As noted in our report, Supermicro and Nvidia see AI factories as an opportunity for telcos, who are well positioned to implement these specialized data centers to offer infrastructure-as-a-service that meets global regulatory requirements for AI sovereignty. More than a dozen telcos worldwide are already implementing AI factories based on Nvidia blueprints.

At GTC Tuesday, Nvidia introduced several technologies to advance AI factory development.

Nvidia Dynamo is open source inference software for scaling AI reasoning models in AI factories at the lowest cost and the highest efficiency, orchestrating inference communications across thousands of GPUs. Dynamo doubles the performance and revenue of AI factories serving Lama models on today's Nvidia Hopper platforms, and it can boost the performance of tokens generated using DeepSeek-R1 by over 30x per GPU, Nvidia says.

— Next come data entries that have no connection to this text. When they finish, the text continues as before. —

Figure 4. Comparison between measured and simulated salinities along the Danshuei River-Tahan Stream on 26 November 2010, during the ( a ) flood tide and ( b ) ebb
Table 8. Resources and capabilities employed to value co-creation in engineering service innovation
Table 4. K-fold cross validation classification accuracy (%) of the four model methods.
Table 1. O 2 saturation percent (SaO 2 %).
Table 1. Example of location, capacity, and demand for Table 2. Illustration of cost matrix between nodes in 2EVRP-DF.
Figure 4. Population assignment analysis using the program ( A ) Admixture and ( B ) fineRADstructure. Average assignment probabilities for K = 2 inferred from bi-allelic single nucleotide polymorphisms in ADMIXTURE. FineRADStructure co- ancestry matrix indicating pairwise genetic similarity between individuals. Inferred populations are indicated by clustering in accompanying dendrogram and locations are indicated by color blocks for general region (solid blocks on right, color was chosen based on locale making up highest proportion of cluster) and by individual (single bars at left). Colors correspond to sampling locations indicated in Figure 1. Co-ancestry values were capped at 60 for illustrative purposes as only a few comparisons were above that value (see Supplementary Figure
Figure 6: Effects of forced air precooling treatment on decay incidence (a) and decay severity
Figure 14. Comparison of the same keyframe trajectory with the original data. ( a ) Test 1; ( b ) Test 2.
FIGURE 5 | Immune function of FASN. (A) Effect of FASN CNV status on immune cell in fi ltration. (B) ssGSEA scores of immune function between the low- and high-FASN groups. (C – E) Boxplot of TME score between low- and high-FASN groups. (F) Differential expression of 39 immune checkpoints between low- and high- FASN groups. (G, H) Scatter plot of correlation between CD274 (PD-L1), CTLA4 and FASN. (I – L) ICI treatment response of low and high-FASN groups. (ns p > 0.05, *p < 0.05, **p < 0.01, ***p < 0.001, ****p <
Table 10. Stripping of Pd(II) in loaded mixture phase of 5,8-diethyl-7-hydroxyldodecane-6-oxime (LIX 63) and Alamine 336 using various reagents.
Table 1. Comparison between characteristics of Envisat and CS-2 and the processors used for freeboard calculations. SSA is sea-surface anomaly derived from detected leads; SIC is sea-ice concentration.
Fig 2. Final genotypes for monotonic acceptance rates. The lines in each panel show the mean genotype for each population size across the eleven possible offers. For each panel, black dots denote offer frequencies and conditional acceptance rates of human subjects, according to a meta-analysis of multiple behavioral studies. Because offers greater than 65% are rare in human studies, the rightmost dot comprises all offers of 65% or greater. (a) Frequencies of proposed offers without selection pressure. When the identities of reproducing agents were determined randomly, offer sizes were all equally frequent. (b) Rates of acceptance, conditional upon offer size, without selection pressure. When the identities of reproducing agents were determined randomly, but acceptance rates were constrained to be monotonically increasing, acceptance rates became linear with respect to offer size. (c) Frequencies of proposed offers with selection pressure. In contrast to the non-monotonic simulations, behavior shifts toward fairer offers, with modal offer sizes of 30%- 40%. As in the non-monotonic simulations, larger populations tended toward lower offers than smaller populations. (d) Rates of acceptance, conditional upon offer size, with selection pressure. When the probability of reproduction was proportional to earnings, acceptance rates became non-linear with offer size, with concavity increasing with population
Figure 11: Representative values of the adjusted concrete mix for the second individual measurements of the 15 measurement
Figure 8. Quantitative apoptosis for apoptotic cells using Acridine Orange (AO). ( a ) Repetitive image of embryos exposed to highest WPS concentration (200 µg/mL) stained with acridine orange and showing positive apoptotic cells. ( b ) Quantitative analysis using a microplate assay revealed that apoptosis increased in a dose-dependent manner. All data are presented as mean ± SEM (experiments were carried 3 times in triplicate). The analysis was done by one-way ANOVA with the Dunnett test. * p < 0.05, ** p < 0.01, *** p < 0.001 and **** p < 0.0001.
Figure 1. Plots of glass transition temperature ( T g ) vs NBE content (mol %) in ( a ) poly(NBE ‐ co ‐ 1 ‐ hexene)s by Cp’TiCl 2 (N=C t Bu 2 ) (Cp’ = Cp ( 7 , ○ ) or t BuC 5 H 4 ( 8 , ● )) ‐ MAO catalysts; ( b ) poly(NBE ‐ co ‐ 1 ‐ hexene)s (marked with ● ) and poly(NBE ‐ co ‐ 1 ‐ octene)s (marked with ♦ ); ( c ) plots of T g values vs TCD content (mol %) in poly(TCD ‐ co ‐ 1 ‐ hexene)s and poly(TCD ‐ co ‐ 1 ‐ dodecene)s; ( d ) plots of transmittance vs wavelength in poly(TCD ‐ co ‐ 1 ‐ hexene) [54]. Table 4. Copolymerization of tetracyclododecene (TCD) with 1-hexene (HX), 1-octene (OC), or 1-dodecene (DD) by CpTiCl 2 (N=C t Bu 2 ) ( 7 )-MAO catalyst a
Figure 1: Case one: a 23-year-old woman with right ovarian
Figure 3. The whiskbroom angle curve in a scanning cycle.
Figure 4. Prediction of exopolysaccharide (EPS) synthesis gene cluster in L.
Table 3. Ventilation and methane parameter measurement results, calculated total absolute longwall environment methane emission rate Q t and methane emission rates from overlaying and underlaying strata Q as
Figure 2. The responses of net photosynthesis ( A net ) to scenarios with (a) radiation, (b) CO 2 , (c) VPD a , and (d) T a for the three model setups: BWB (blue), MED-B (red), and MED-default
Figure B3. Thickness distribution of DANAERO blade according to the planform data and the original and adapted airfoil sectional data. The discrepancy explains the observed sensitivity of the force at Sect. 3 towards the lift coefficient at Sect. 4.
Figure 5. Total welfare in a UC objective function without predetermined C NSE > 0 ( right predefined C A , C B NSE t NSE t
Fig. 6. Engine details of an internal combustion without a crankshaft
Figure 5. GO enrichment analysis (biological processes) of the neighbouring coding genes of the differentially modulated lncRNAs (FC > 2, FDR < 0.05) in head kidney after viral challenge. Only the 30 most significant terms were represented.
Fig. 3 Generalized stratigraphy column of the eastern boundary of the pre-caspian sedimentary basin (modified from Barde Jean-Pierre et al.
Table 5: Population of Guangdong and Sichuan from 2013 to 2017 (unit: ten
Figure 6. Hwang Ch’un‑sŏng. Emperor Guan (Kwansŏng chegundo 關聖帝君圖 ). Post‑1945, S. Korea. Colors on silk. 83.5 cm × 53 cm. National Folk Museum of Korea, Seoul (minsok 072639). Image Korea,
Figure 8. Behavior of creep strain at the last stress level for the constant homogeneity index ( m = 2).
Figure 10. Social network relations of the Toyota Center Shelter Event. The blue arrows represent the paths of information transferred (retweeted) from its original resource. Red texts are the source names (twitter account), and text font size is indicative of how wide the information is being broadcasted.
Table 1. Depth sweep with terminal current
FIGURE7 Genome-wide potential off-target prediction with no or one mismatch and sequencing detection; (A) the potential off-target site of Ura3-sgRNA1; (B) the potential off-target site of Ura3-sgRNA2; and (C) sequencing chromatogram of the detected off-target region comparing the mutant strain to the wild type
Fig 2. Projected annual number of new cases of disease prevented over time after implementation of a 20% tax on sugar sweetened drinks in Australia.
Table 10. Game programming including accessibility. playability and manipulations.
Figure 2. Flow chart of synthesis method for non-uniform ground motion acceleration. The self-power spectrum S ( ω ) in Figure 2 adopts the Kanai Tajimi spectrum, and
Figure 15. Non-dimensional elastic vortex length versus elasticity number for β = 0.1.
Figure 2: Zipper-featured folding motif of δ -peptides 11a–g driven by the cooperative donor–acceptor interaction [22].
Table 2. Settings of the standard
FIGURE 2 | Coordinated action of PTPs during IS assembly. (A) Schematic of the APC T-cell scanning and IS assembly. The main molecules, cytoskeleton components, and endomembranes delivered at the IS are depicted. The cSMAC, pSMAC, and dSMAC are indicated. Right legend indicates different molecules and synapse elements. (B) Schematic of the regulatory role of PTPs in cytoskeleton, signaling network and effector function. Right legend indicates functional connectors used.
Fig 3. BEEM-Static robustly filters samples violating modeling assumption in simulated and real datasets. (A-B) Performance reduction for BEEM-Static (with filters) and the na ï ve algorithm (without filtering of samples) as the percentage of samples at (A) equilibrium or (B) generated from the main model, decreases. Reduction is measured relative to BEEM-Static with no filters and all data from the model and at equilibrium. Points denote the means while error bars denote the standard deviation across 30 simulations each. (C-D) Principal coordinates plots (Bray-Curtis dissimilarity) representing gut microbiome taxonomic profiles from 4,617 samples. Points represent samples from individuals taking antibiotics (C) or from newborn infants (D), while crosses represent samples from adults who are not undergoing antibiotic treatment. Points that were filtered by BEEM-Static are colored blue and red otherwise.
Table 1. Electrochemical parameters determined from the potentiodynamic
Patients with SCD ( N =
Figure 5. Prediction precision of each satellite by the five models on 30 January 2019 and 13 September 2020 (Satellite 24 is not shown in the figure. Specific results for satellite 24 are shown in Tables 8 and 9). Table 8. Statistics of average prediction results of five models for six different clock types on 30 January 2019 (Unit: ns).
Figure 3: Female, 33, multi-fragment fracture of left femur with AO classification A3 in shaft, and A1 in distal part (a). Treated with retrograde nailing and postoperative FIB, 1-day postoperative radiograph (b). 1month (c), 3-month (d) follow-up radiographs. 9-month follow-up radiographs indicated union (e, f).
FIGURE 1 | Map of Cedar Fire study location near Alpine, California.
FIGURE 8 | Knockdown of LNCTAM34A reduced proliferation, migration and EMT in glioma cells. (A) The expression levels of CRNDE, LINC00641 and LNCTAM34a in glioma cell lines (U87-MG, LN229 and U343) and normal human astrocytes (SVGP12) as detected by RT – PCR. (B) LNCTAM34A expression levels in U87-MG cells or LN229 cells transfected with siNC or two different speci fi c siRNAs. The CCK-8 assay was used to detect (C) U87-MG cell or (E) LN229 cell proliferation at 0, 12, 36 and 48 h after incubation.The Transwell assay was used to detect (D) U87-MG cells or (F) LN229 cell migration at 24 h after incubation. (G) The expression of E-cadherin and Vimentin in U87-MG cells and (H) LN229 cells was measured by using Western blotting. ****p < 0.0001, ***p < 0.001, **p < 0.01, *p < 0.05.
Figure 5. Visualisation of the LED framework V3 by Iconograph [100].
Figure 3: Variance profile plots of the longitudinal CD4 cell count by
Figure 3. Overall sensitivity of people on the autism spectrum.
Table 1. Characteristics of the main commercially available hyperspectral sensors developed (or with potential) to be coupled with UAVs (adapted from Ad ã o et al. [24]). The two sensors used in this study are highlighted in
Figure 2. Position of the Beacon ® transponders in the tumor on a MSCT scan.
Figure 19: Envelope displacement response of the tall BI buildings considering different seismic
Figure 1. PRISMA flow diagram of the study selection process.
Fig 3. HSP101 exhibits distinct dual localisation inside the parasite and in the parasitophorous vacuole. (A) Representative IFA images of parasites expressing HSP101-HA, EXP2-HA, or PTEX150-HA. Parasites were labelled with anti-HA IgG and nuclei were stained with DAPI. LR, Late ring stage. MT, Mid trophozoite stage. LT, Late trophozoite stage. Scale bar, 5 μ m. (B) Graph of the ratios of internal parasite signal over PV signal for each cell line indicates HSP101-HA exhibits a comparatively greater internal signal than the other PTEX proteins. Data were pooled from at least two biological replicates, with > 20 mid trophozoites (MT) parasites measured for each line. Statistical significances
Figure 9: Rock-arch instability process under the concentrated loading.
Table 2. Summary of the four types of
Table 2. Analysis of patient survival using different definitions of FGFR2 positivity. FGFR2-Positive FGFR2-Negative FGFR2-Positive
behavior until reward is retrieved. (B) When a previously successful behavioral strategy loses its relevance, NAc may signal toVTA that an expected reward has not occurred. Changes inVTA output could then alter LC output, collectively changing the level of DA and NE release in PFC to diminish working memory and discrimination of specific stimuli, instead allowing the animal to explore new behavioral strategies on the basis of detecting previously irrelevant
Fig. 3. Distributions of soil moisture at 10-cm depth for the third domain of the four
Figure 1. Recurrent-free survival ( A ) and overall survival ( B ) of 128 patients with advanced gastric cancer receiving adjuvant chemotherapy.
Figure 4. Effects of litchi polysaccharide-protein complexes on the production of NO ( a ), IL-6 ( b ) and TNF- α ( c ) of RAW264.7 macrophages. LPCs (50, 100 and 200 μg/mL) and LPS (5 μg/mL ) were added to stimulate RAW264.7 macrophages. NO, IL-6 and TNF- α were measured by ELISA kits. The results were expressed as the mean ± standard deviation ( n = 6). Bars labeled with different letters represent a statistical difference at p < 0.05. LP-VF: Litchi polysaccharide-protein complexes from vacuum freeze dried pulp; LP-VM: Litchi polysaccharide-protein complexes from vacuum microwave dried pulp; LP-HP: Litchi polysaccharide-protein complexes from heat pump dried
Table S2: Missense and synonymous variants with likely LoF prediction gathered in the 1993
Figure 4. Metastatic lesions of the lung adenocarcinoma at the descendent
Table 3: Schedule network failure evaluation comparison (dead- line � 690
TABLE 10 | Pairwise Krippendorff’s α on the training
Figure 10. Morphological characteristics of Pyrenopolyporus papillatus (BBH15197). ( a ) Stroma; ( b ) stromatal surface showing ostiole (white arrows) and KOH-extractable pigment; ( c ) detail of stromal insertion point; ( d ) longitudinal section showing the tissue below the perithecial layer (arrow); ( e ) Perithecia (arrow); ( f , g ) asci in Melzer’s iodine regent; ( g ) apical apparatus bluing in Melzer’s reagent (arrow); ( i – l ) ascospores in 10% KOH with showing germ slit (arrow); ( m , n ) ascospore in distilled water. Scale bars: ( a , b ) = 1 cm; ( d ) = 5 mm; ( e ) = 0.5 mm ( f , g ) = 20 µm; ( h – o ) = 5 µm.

Nvidia Omniverse Blueprint is a digital twin platform for designing and operating AI factories, testing and optimizing power, cooling and networking long before construction starts.

And Spectrum-X Photonics is a new line of networking switches to scale AI factories to millions of GPUs, providing 1.6 terabits per second per port to deliver 3.5x energy savings and 10x resilience.

About those cute robots

"Never work with children or animals" is an admonition attributed to the comedian W.C. Fields. If robots had been around a century ago, Fields would likely have added robots to the rule because those machines nearly stole the show at the GTC keynote.

In a video presentation, Nvidia displayed simulations of humanoid robots working in warehouses and factories, kitchens washing dishes side-by-side with a human, and — in a grand finale — a little robot that resembled the robot from the movie Wall-E scratched along in what appeared to be a desert, or the sands of Mars.

Then the Wall-E-looking robot took the stage with Huang, in real life, and the crowd leapt to its feet with their phones in the, squealing with delight (which is why we didn't get a photo — we couldn't get our phones over everyone's heads. Also, we were busy going, "Squee!").

The discussion of robotics wasn't just about cuteness. Far from it. Nvidia sees robots, self-driving cars and other autonomous machines — which it calls "physical AI" — as a significant growth area for the company and a multi-trillion-dollar global industry, meeting a critical global labor shortfall. "This could very likely be the largest industry of all," Huang said.

To drive humanoid robotic development, Nvidia launched several technologies, including Nvidia Isaac GROOT N1, which Nvidia touts as an open, customizable foundation model for generalized humanoid reasoning and skills, along with simulation frameworks and blueprints, such as the Nvidia Isaac GROOT Blueprint for generating synthetic data, as well as Newton, an open source physics engine under development with Google DeepMind and Disney Research, purpose-built for developing robots.

And that's a wrap for day one of the GTC conference. We'll be on the ground Wednesday and Thursday, bringing you the latest news and insights. And maybe we'll be able to get a selfie with that cute little robot.